What Types of Hats Are Made From Beaver Pelt?
The Beaver pelt is rated on an x-factor scale, which is used to rank the quality of the beaver pelt based on its shape and its density. The lowest ranking pelt would be assigned to a 1 x, while the highest-ranking pelt would be assigned to a 10 x.
Any hat crafted from a beaver pelt that ranks at a 5 x or lower would likely be a lower-grade material with little to no beaver fur remaining on the fabric. The Stetson brand was the first to rank pelts using the X-factor scale.
Today, different types of hats are still crafted from beaver pelt. They include the:
- Cowboy hat
- Beaver hat
- Continental Tricorne
- Naval cocked hat
These are just a few hats crafted from the resilient beaver pelt in both the past and the present. Today, brands such as Stetson, Duluth Trading, and Neiman Marcus still sell hats that were made with beaver pelt.
You might be able to get a brand-name hat from one of these companies for less money due to the quality of the pelt.
What Other Materials Are Used To Make Hats?
Other than the beaver pelt, several other materials are often used to create a number of different hat styles. Some of those materials include:
- Cotton: Cotton has been used to craft hats and other accessories and garments for a long time. Cotton hats are naturally hypogenic, which would eliminate the risk of skin irritation.
- Polyester: Another popular hat material is polyester. Which is one of the cheapest materials that hats on today’s market could be made of.
- Wool: Many woven or knitted hats, such as the beanie, is made from wool. Many of the most classic hat styles withstood the test of time.

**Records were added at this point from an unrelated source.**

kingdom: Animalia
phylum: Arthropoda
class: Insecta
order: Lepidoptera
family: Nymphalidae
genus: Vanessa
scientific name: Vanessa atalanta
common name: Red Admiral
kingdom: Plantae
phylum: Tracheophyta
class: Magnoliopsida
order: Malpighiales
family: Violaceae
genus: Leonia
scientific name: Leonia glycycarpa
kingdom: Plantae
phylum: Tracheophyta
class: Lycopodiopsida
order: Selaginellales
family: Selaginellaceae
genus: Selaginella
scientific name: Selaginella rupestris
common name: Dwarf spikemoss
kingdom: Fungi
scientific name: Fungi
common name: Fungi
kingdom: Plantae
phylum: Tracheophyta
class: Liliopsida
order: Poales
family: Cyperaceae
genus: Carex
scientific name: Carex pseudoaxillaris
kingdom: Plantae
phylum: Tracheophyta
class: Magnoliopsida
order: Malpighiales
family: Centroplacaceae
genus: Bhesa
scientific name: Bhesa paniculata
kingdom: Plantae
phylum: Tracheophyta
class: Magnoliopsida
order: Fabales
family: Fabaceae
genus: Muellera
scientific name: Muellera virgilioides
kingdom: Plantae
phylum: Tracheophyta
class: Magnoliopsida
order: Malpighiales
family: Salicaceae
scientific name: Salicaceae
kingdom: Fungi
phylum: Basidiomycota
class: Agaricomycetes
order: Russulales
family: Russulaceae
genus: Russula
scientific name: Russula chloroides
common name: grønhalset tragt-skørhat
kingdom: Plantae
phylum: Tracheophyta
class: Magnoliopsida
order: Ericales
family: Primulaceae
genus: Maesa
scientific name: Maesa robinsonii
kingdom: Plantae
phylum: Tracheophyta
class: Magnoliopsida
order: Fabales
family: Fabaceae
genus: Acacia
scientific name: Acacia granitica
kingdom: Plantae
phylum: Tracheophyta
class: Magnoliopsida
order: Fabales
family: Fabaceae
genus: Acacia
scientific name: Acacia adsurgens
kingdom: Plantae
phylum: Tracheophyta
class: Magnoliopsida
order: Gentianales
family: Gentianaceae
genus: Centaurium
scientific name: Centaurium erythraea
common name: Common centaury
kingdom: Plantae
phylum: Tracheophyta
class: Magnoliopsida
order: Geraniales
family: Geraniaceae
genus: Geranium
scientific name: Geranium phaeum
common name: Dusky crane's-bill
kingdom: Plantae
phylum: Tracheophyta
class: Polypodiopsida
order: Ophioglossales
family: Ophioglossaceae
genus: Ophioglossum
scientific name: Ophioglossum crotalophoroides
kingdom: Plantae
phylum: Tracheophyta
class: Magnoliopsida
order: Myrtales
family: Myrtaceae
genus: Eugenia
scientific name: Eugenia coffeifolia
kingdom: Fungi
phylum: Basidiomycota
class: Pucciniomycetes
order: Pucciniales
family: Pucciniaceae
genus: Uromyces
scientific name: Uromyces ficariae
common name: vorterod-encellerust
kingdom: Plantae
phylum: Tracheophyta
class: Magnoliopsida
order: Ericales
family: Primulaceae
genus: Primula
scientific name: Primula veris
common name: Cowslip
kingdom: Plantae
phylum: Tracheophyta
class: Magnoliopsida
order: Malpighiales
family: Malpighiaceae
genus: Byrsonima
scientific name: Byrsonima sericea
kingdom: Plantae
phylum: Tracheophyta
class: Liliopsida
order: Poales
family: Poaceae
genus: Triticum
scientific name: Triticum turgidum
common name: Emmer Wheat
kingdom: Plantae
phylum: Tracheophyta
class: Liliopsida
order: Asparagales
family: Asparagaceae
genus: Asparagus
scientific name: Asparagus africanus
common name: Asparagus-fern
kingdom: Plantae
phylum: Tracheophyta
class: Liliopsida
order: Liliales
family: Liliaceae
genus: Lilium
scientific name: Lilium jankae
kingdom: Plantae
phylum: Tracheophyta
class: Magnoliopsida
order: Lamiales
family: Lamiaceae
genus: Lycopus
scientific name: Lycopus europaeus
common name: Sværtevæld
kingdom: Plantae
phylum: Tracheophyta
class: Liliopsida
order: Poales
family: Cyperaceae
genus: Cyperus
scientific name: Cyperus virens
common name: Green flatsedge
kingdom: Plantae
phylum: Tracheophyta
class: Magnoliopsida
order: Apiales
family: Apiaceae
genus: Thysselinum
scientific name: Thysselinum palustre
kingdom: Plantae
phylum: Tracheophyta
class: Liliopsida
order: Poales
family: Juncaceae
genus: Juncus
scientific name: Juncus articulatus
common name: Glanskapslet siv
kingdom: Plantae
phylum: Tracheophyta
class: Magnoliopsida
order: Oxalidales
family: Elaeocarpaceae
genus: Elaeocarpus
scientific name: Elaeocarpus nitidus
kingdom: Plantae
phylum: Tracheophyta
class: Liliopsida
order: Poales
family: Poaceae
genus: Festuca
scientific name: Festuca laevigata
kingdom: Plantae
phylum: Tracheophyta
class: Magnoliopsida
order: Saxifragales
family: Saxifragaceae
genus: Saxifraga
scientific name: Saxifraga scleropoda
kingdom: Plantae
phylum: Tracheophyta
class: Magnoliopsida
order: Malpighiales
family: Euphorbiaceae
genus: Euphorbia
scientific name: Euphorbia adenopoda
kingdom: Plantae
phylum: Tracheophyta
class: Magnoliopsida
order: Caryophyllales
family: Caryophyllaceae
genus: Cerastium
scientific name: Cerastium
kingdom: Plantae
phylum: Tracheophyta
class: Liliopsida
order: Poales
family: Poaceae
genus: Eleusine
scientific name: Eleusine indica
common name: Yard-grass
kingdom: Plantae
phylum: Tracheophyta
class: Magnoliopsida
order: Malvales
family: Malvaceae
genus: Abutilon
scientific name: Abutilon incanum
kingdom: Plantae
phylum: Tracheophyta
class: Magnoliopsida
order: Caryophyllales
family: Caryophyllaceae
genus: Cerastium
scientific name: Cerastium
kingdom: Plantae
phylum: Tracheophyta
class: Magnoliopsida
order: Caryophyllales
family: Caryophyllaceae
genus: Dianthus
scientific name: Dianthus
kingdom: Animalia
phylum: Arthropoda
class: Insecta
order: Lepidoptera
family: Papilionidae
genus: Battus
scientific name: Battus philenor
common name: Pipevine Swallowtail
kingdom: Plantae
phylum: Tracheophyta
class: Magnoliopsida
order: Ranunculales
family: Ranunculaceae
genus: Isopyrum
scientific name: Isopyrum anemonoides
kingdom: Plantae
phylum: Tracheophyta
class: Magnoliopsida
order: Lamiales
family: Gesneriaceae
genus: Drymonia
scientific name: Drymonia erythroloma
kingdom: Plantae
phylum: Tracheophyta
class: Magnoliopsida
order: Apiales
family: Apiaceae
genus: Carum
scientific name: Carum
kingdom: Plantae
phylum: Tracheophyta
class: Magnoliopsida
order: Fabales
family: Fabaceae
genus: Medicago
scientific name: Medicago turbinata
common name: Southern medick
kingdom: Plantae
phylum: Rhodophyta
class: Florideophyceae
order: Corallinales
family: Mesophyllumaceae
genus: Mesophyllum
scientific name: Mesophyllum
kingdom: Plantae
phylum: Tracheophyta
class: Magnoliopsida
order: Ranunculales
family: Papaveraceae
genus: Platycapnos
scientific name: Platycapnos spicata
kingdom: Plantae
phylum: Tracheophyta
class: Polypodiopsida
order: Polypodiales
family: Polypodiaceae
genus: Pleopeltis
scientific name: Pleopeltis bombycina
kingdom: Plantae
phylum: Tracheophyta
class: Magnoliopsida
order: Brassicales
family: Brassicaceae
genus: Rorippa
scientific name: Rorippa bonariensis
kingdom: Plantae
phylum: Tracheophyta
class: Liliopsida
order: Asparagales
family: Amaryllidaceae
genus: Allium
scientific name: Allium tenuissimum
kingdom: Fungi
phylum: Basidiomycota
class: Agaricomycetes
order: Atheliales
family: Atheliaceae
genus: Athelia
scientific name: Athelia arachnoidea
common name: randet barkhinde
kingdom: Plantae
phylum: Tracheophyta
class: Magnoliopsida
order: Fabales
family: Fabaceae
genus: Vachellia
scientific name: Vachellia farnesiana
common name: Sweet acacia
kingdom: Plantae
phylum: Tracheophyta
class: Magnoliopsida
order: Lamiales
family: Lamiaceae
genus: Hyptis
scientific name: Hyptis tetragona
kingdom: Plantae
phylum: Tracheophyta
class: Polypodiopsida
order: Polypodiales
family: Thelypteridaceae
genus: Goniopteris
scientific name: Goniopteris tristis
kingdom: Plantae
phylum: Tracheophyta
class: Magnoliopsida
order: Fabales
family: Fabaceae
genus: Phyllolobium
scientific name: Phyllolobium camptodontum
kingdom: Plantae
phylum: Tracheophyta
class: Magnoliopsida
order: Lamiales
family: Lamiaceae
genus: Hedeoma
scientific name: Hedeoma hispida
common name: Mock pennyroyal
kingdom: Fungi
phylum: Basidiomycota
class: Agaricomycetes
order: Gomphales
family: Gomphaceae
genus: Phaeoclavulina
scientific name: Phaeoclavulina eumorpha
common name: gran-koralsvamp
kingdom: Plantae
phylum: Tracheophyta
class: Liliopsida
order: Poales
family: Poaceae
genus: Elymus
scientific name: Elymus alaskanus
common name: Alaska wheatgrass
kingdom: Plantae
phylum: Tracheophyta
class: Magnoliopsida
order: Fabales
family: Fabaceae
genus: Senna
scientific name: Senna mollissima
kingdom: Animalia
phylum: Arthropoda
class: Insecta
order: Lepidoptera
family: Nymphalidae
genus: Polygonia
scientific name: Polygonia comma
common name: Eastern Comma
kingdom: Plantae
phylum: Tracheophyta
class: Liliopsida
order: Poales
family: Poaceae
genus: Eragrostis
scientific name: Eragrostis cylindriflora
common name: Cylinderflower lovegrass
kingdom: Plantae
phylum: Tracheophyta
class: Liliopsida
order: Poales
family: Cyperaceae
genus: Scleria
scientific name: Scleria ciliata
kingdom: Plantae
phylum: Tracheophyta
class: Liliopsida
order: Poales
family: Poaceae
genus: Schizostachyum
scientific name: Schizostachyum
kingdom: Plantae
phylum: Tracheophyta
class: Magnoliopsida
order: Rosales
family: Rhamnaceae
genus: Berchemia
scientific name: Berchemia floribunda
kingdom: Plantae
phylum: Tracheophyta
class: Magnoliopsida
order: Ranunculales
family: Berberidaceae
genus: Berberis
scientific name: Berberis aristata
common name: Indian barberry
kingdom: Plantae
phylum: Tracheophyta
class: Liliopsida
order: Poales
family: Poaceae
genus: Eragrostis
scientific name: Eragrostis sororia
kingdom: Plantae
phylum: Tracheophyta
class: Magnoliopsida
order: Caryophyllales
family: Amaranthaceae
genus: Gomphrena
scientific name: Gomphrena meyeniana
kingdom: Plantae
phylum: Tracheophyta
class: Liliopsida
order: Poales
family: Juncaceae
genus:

Several new and traditional materials are used to create hats at various price points. The beaver pelt is one example of a hat material that has undoubtedly withstood the test of time.
Due to the durability and water-resistant nature of the beaver pelt, it will continue to be utilized in crafting hats for many years.
Each piece of beaver pelt is ranked according to its durability and the amount of fur that remains attached to the material. The scale organizes different cuts of pelt according to their quality and determines which price point the hats will be sold at.